The Centrum Pile Group will be presenting on ‘Energy Piles’ at the 20th Annual Design and Installation of Cost-Efficient Piles (DICEP) Conference scheduled for November 5-6, 2019, in Cleveland, OH. The theme of this year’s DICEP conference is “Deep Foundations, Earth Retention, and the Benefits of the Driven Pile.”

The Centrum Pile Group are doing all it can to be greener, achieving optimum recycling targets and taking great steps to reduce their carbon footprint. Through research projects and close collaboration with academic institutions, the Centrum Pile Group make sure its techniques are at the forefront of innovation, so that it can offer the most effective, smart and sustainable all-round solutions for their customer’s challenges.

‘Energy Piles’ are equipped with individual or several pipe circuits to enable exchange of heat with the surrounding soil. Geothermal energy is the second most abundant source of heat on earth, after solar energy, as is found stored in the earth. There are two functions of Energy Piles. The first consists of transferring load from construction into the bearing layer, and the second is the exchange of heat with the soil. Energy piles are installed either using soil displacement techniques or soil excavation systems. With increasing energy costs and the introduction of greater renewable energy requirements for new buildings, Energy Piles are becoming more and more in demand.

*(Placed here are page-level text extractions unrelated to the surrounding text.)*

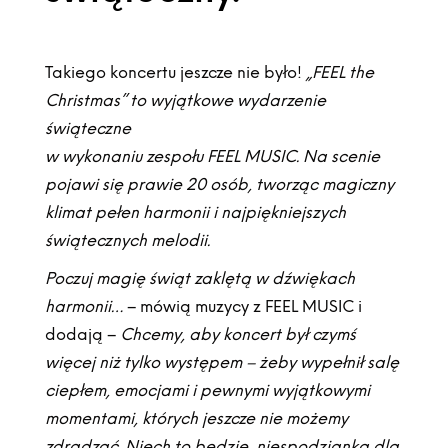
Takiego koncertu jeszcze nie było!
„FEEL the
Christmas” to wyjątkowe wydarzenie
świąteczne
w wykonaniu zespołu FEEL MUSIC. Na scenie
pojawi się prawie 20 osób, tworząc magiczny
klimat pełen harmonii i najpiękniejszych
świątecznych melodii.
Poczuj magię świąt zaklętą w dźwiękach
harmonii…
– mówią muzycy z FEEL MUSIC i
dodają –
Chcemy, aby koncert był czymś
więcej niż tylko występem – żeby wypełnił salę
ciepłem, emocjami i pewnymi wyjątkowymi
momentami, których jeszcze nie możemy
zdradzać. Niech to będzie niespodzianka dla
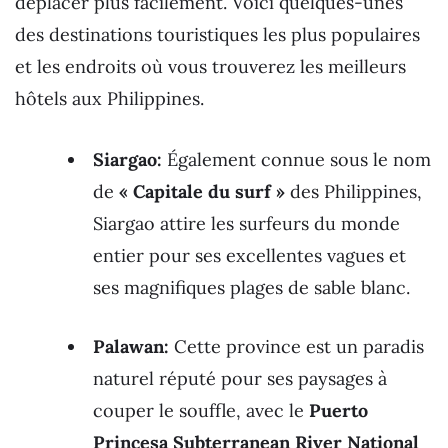
déplacer plus facilement. Voici quelques-unes
des destinations touristiques les plus populaires
et les endroits où vous trouverez les meilleurs
hôtels aux Philippines.
Siargao:
Également connue sous le nom
de
« Capitale du surf »
des Philippines,
Siargao attire les surfeurs du monde
entier pour ses excellentes vagues et
ses magnifiques plages de sable blanc.
Palawan:
Cette province est un paradis
naturel réputé pour ses paysages à
couper le souffle, avec le
Puerto
Princesa Subterranean River National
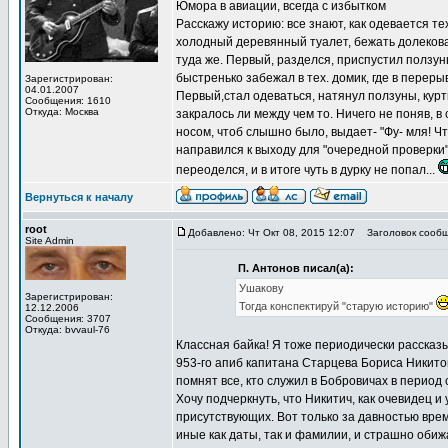
Юмора в авиации, всегда с избытком
Расскажу историю: все знают, как одевается тех
холодный деревянный туалет, бежать долековато
туда же. Первый, разделся, приспустил ползуны,
быстренько забежал в тех. домик, где в переры
Зарегистрирован:
04.01.2007
Первый,стал одеваться, натянул ползуны, куртк
Сообщения: 1610
Откуда: Москва
закралось ли между чем то. Ничего не поняв, в
носом, чтоб слышно было, выдает- "Фу- мля! Чт
направился к выходу для "очередной проверки".
переоделся, и в итоге чуть в дурку не попал...
Вернуться к началу
root
Добавлено: Чт Окт 08, 2015 12:07
Заголовок сообщ
Site Admin
П. Антонов писал(а):
Ушакову
Зарегистрирован:
Тогда конспектируй "старую историю"
12.12.2006
Сообщения: 3707
Откуда: bvvaul-76
Классная байка! Я тоже периодически рассказы
953-го апиб капитана Старцева Бориса Никито
помнят все, кто служил в Бобровичах в период с
Хочу подчеркнуть, что Никитич, как очевидец 
присутствующих. Вот только за давностью врем
иные как даты, так и фамилии, и страшно обиж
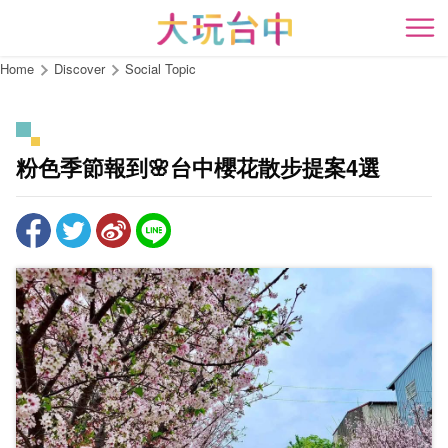
Go
to
開
the
Home
Discover
Social Topic
content
anchor
粉色季節報到🌸台中櫻花散步提案4選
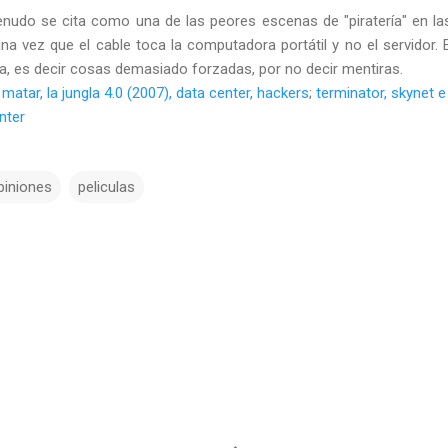
nudo se cita como una de las peores escenas de "piratería" en la
na vez que el cable toca la computadora portátil y no el servidor. 
ogía, es decir cosas demasiado forzadas, por no decir mentiras.
matar, la jungla 4.0 (2007), data center, hackers
;
terminator, skynet e i
nter
piniones
peliculas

The Danish company, Centrum Pæle A/S, is a manufacturer of precast concrete foundation piles. Indeed, their extensive research into ‘Energy Piles’ is a testament to their ethos as a market leader; inciting innovation as a key factor for reaching cost-effective development and competitiveness, and product development.  On the 10th of September 2018, an industrial Ph.D. enlightening the long-term feasibility and performance of energy piles was presented by Centrum Pæle A/S employee Maria Alberdi-Pagola in Denmark. The Ph.D. thesis named “Design and performance of energy pile foundations” had a duration of 3 years and was carried out as a collaboration between Centrum Pæle A/S, Aalborg University and VIA University College with Innovationsfonden and INSERO Horsens as financial partners. The Ph.D. thesis resulted in hitherto unknown knowledge regarding the forecasting process when seeking to install energy piles, the main outcome of the project being the development of a tool which estimates the optimal amount of energy piles needed to obtain maximum performance.

This tool eliminates the risk of depleting the ground heat by stimulating the long-term effect of energy piles in any specific area, thus granting a basis upon which to decide how to alter the dimensions of the energy piles to accommodate the heating and cooling demands of any building.

Another energy pile study is already underway in Denmark in the shape of an EUDP-supported project in the south of Denmark as a broad collaboration between Centrum Pæle A/S and VIA University College among other respected partners. The scope of the EUDP project is to prove the feasibility of energy piles as a complete standalone district heating and cooling grid in a new sustainable urban area, Ny Rosborg, in Vejle.

The Centrum Pile Group will be presenting on ‘Energy Piles’ at the 20th Annual Design and Installation of Cost-Efficient Piles (DICEP) Conference scheduled for November 5-6, 2019, in Cleveland, OH. The theme of this year’s DICEP conference is “Deep Foundations, Earth Retention, and the Benefits of the Driven Pile.”